TASK INPUTS:
================================

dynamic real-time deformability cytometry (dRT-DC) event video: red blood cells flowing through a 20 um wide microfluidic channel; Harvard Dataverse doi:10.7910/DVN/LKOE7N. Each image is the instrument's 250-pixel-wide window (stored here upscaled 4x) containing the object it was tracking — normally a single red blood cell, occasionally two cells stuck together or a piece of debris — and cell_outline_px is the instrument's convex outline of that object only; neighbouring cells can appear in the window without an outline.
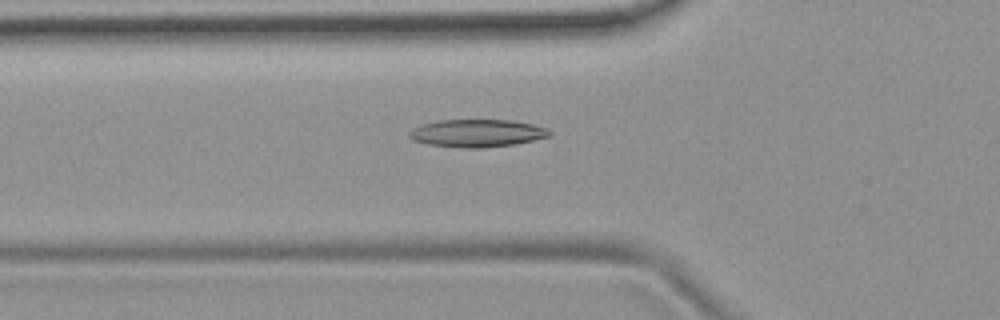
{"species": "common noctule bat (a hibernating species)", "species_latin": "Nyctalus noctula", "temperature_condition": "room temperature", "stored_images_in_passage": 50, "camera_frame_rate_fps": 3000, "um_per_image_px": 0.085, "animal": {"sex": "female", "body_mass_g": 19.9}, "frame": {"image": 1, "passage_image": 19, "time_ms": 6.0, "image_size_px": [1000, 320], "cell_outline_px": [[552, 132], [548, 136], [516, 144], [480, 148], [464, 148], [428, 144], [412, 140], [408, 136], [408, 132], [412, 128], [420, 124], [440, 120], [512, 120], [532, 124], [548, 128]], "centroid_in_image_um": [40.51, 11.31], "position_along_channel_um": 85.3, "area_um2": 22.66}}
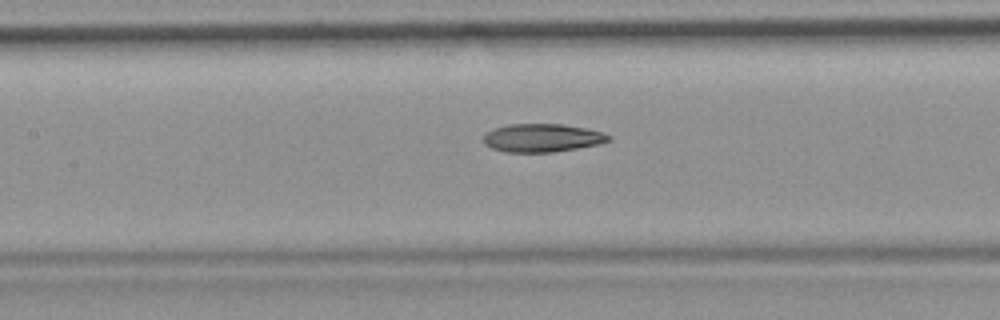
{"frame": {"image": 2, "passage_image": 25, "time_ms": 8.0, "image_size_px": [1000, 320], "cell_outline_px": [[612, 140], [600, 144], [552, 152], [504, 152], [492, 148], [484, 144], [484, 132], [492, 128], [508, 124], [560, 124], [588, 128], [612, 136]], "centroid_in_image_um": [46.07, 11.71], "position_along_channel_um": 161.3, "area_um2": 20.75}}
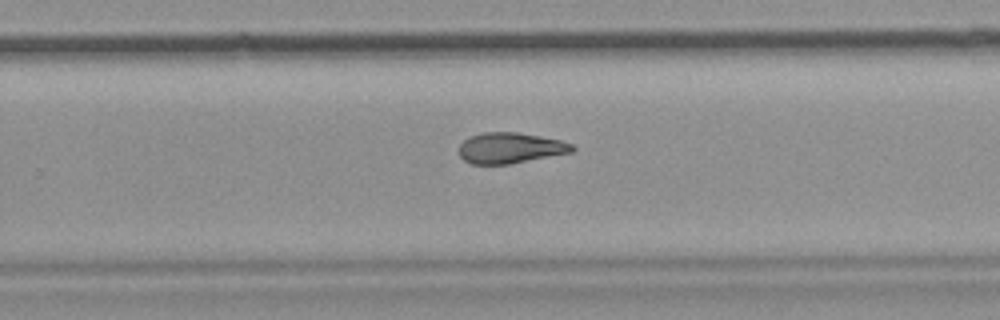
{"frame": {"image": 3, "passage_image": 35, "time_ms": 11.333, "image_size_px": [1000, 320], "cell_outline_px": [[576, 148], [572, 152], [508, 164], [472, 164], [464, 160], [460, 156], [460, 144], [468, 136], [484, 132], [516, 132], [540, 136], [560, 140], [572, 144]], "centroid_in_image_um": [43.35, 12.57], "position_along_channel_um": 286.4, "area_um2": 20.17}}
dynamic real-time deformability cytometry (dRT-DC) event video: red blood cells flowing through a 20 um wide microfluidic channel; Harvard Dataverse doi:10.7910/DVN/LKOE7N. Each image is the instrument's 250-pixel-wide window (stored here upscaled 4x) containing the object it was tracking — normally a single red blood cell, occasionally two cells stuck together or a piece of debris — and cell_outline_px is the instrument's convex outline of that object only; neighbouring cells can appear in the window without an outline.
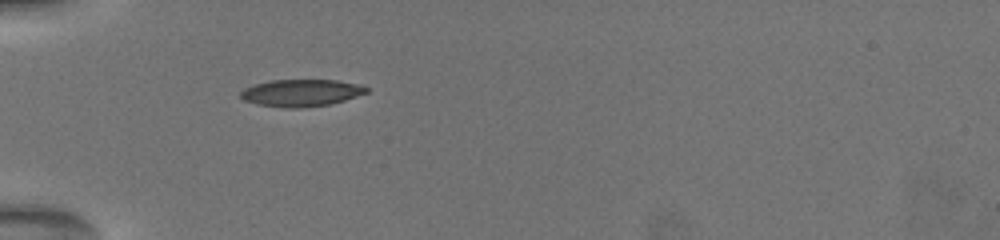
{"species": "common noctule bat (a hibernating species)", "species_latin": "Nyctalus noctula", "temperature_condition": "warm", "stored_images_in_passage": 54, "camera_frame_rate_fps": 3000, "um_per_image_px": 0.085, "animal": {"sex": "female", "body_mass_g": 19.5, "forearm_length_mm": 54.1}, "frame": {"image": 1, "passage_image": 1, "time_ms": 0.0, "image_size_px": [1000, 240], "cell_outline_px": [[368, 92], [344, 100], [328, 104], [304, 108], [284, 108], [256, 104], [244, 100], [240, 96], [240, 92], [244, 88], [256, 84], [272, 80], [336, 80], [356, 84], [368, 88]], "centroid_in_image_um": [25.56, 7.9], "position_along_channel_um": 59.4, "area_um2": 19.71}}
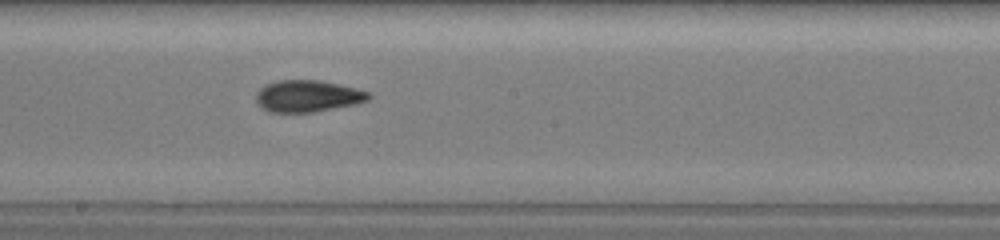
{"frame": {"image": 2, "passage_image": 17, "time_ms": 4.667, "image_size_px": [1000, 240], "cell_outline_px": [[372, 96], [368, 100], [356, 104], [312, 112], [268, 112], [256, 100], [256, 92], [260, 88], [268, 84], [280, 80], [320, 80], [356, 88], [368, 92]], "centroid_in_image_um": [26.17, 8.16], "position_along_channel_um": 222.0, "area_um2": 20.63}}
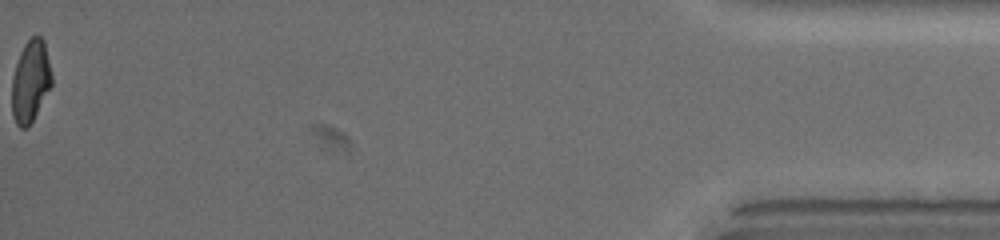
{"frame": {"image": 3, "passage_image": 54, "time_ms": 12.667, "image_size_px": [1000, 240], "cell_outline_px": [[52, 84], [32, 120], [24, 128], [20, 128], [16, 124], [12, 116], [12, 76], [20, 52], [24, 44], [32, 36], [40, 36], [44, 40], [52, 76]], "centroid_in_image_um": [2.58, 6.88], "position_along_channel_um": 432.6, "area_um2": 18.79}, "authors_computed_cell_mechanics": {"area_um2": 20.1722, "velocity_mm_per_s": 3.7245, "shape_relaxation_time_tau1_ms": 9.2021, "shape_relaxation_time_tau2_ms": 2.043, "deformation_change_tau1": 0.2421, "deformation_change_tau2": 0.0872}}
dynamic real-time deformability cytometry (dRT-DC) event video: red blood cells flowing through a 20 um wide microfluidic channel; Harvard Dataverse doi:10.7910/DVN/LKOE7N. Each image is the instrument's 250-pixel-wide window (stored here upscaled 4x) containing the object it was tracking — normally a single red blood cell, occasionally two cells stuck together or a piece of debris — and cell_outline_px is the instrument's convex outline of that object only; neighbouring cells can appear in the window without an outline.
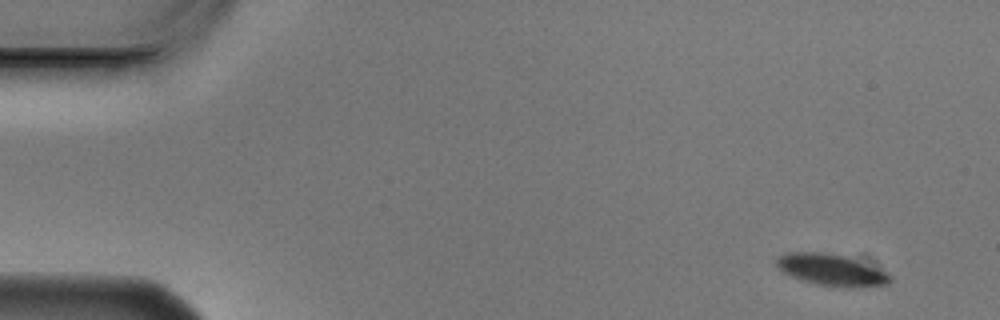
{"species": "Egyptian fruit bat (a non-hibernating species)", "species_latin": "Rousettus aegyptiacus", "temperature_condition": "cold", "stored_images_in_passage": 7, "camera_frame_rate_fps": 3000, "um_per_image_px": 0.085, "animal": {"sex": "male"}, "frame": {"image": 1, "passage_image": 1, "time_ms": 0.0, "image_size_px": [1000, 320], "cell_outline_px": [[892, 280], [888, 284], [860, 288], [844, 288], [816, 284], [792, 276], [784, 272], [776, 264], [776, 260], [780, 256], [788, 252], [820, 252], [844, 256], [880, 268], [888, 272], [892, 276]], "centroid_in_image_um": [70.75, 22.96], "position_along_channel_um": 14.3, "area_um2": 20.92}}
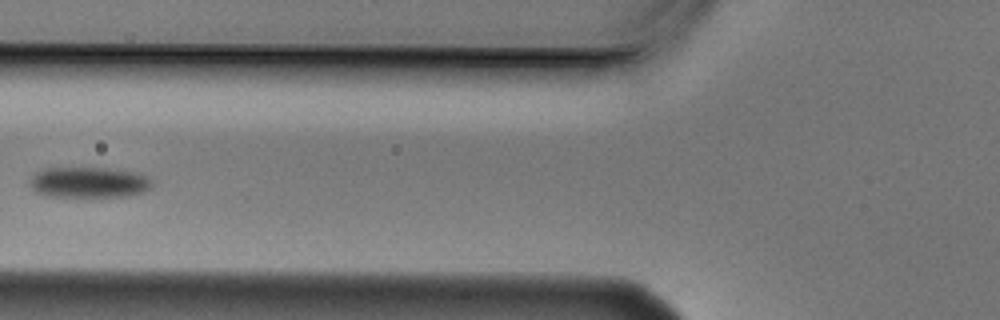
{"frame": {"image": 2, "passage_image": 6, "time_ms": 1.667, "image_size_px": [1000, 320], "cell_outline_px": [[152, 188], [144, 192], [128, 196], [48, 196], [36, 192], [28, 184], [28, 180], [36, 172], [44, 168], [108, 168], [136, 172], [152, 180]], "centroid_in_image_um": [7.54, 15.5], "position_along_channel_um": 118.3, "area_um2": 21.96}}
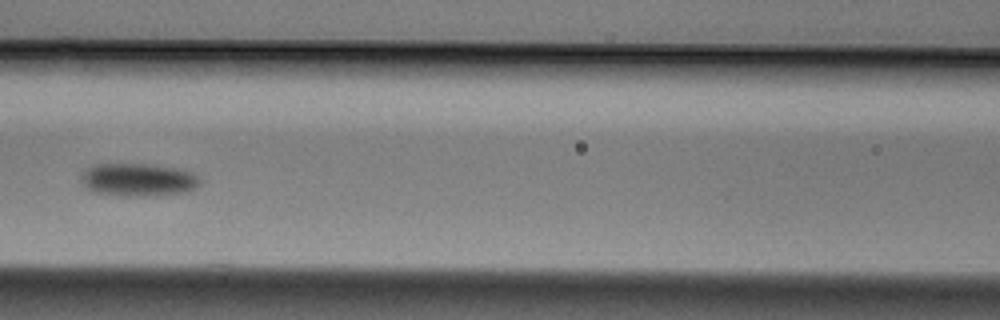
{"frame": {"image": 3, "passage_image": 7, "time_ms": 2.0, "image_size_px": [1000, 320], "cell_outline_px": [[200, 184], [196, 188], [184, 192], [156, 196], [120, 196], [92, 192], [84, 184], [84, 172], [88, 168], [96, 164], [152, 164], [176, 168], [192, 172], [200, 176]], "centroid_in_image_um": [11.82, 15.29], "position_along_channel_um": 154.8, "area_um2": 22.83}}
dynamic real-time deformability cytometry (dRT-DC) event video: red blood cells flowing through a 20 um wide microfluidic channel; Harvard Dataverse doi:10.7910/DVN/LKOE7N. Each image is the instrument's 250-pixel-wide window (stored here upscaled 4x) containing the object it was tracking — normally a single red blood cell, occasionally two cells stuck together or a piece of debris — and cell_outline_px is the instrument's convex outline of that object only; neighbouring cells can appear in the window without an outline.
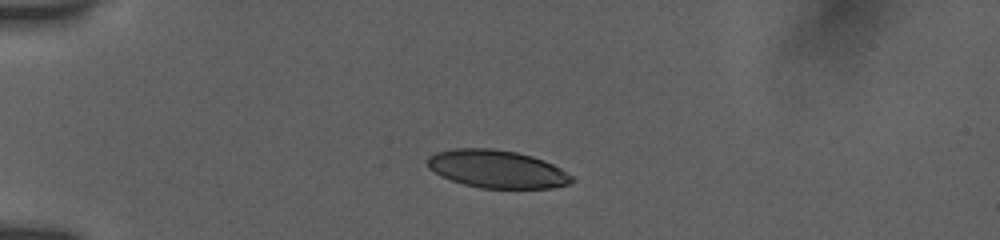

================================

EXERCISE OBJECTIVE: Leave the pictures out and copy the rest of the data exactly.

THE SOLUTION:
dynamic real-time deformability cytometry (dRT-DC) event video: red blood cells flowing through a 20 um wide microfluidic channel; Harvard Dataverse doi:10.7910/DVN/LKOE7N. Each image is the instrument's 250-pixel-wide window (stored here upscaled 4x) containing the object it was tracking — normally a single red blood cell, occasionally two cells stuck together or a piece of debris — and cell_outline_px is the instrument's convex outline of that object only; neighbouring cells can appear in the window without an outline.
{"species": "common noctule bat (a hibernating species)", "species_latin": "Nyctalus noctula", "temperature_condition": "room temperature", "stored_images_in_passage": 50, "camera_frame_rate_fps": 3000, "um_per_image_px": 0.085, "animal": {"sex": "female", "body_mass_g": 19.9}, "frame": {"image": 1, "passage_image": 19, "time_ms": 6.0, "image_size_px": [1000, 320], "cell_outline_px": [[552, 132], [548, 136], [516, 144], [480, 148], [464, 148], [428, 144], [412, 140], [408, 136], [408, 132], [412, 128], [420, 124], [440, 120], [512, 120], [532, 124], [548, 128]], "centroid_in_image_um": [40.51, 11.31], "position_along_channel_um": 85.3, "area_um2": 22.66}}
{"frame": {"image": 2, "passage_image": 25, "time_ms": 8.0, "image_size_px": [1000, 320], "cell_outline_px": [[612, 140], [600, 144], [552, 152], [504, 152], [492, 148], [484, 144], [484, 132], [492, 128], [508, 124], [560, 124], [588, 128], [612, 136]], "centroid_in_image_um": [46.07, 11.71], "position_along_channel_um": 161.3, "area_um2": 20.75}}
{"frame": {"image": 3, "passage_image": 35, "time_ms": 11.333, "image_size_px": [1000, 320], "cell_outline_px": [[576, 148], [572, 152], [508, 164], [472, 164], [464, 160], [460, 156], [460, 144], [468, 136], [484, 132], [516, 132], [540, 136], [560, 140], [572, 144]], "centroid_in_image_um": [43.35, 12.57], "position_along_channel_um": 286.4, "area_um2": 20.17}}
dynamic real-time deformability cytometry (dRT-DC) event video: red blood cells flowing through a 20 um wide microfluidic channel; Harvard Dataverse doi:10.7910/DVN/LKOE7N. Each image is the instrument's 250-pixel-wide window (stored here upscaled 4x) containing the object it was tracking — normally a single red blood cell, occasionally two cells stuck together or a piece of debris — and cell_outline_px is the instrument's convex outline of that object only; neighbouring cells can appear in the window without an outline.
{"species": "common noctule bat (a hibernating species)", "species_latin": "Nyctalus noctula", "temperature_condition": "warm", "stored_images_in_passage": 54, "camera_frame_rate_fps": 3000, "um_per_image_px": 0.085, "animal": {"sex": "female", "body_mass_g": 19.5, "forearm_length_mm": 54.1}, "frame": {"image": 1, "passage_image": 1, "time_ms": 0.0, "image_size_px": [1000, 240], "cell_outline_px": [[368, 92], [344, 100], [328, 104], [304, 108], [284, 108], [256, 104], [244, 100], [240, 96], [240, 92], [244, 88], [256, 84], [272, 80], [336, 80], [356, 84], [368, 88]], "centroid_in_image_um": [25.56, 7.9], "position_along_channel_um": 59.4, "area_um2": 19.71}}
{"frame": {"image": 2, "passage_image": 17, "time_ms": 4.667, "image_size_px": [1000, 240], "cell_outline_px": [[372, 96], [368, 100], [356, 104], [312, 112], [268, 112], [256, 100], [256, 92], [260, 88], [268, 84], [280, 80], [320, 80], [356, 88], [368, 92]], "centroid_in_image_um": [26.17, 8.16], "position_along_channel_um": 222.0, "area_um2": 20.63}}
{"frame": {"image": 3, "passage_image": 54, "time_ms": 12.667, "image_size_px": [1000, 240], "cell_outline_px": [[52, 84], [32, 120], [24, 128], [20, 128], [16, 124], [12, 116], [12, 76], [20, 52], [24, 44], [32, 36], [40, 36], [44, 40], [52, 76]], "centroid_in_image_um": [2.58, 6.88], "position_along_channel_um": 432.6, "area_um2": 18.79}, "authors_computed_cell_mechanics": {"area_um2": 20.1722, "velocity_mm_per_s": 3.7245, "shape_relaxation_time_tau1_ms": 9.2021, "shape_relaxation_time_tau2_ms": 2.043, "deformation_change_tau1": 0.2421, "deformation_change_tau2": 0.0872}}
dynamic real-time deformability cytometry (dRT-DC) event video: red blood cells flowing through a 20 um wide microfluidic channel; Harvard Dataverse doi:10.7910/DVN/LKOE7N. Each image is the instrument's 250-pixel-wide window (stored here upscaled 4x) containing the object it was tracking — normally a single red blood cell, occasionally two cells stuck together or a piece of debris — and cell_outline_px is the instrument's convex outline of that object only; neighbouring cells can appear in the window without an outline.
{"species": "Egyptian fruit bat (a non-hibernating species)", "species_latin": "Rousettus aegyptiacus", "temperature_condition": "cold", "stored_images_in_passage": 7, "camera_frame_rate_fps": 3000, "um_per_image_px": 0.085, "animal": {"sex": "male"}, "frame": {"image": 1, "passage_image": 1, "time_ms": 0.0, "image_size_px": [1000, 320], "cell_outline_px": [[892, 280], [888, 284], [860, 288], [844, 288], [816, 284], [792, 276], [784, 272], [776, 264], [776, 260], [780, 256], [788, 252], [820, 252], [844, 256], [880, 268], [888, 272], [892, 276]], "centroid_in_image_um": [70.75, 22.96], "position_along_channel_um": 14.3, "area_um2": 20.92}}
{"frame": {"image": 2, "passage_image": 6, "time_ms": 1.667, "image_size_px": [1000, 320], "cell_outline_px": [[152, 188], [144, 192], [128, 196], [48, 196], [36, 192], [28, 184], [28, 180], [36, 172], [44, 168], [108, 168], [136, 172], [152, 180]], "centroid_in_image_um": [7.54, 15.5], "position_along_channel_um": 118.3, "area_um2": 21.96}}
{"frame": {"image": 3, "passage_image": 7, "time_ms": 2.0, "image_size_px": [1000, 320], "cell_outline_px": [[200, 184], [196, 188], [184, 192], [156, 196], [120, 196], [92, 192], [84, 184], [84, 172], [88, 168], [96, 164], [152, 164], [176, 168], [192, 172], [200, 176]], "centroid_in_image_um": [11.82, 15.29], "position_along_channel_um": 154.8, "area_um2": 22.83}}
dynamic real-time deformability cytometry (dRT-DC) event video: red blood cells flowing through a 20 um wide microfluidic channel; Harvard Dataverse doi:10.7910/DVN/LKOE7N. Each image is the instrument's 250-pixel-wide window (stored here upscaled 4x) containing the object it was tracking — normally a single red blood cell, occasionally two cells stuck together or a piece of debris — and cell_outline_px is the instrument's convex outline of that object only; neighbouring cells can appear in the window without an outline.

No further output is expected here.